+++ Exercise data +++
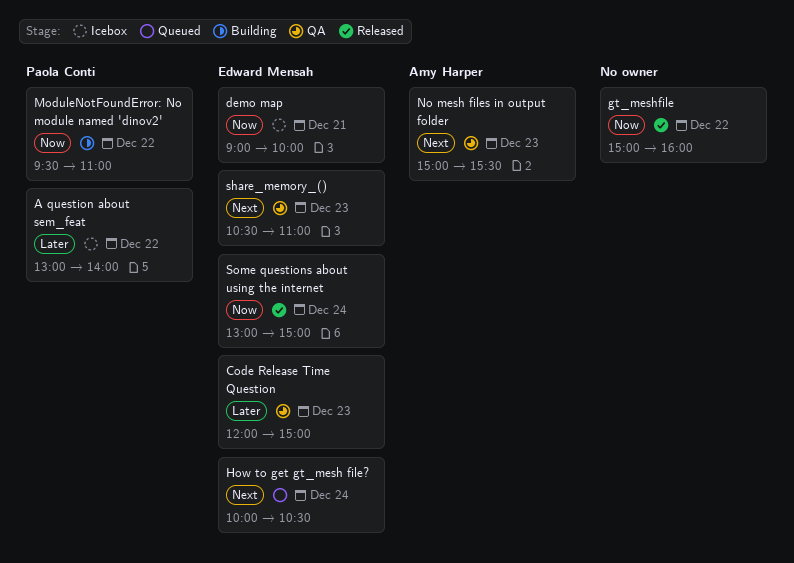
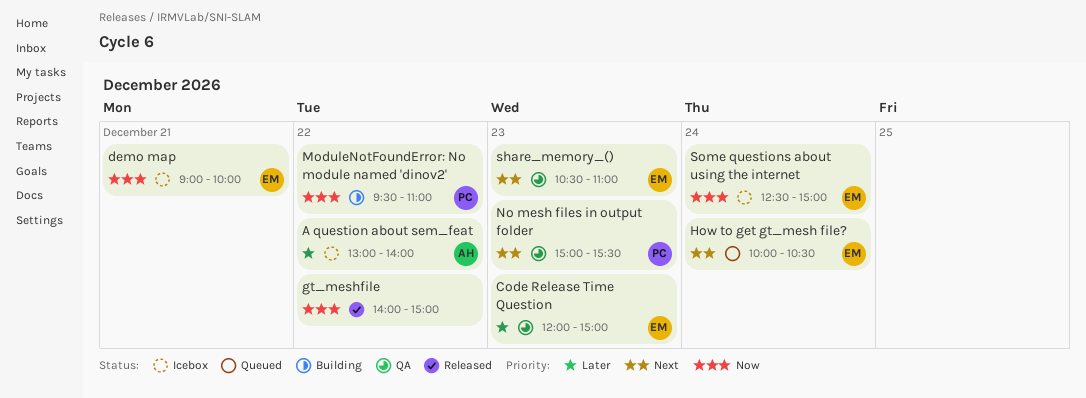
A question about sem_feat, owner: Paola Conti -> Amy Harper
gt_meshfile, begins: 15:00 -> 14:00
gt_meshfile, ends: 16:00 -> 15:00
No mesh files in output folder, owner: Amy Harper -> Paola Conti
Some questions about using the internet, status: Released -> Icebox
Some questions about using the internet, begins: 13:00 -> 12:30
+++
+++ Exercise data +++
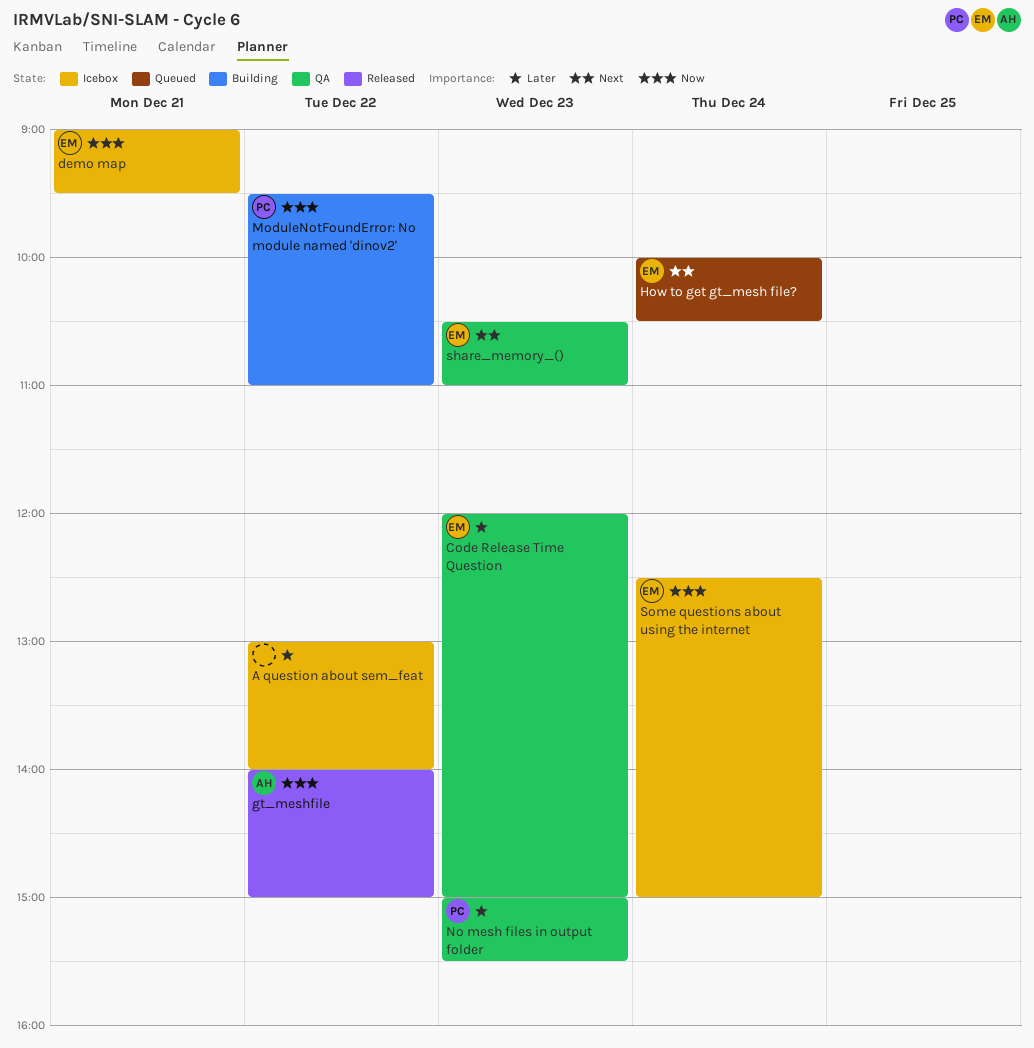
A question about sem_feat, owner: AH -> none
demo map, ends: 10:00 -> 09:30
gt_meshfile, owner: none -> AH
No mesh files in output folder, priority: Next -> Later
+++
Assigned task
Extract exactly and only the lines above from the line containing "gt_meshfile, ends: 16:00 -> 15:00" through the line containing "Some questions about using the internet, begins: 13:00", both end lines included.

Exercise response
gt_meshfile, ends: 16:00 -> 15:00
No mesh files in output folder, owner: Amy Harper -> Paola Conti
Some questions about using the internet, status: Released -> Icebox
Some questions about using the internet, begins: 13:00 -> 12:30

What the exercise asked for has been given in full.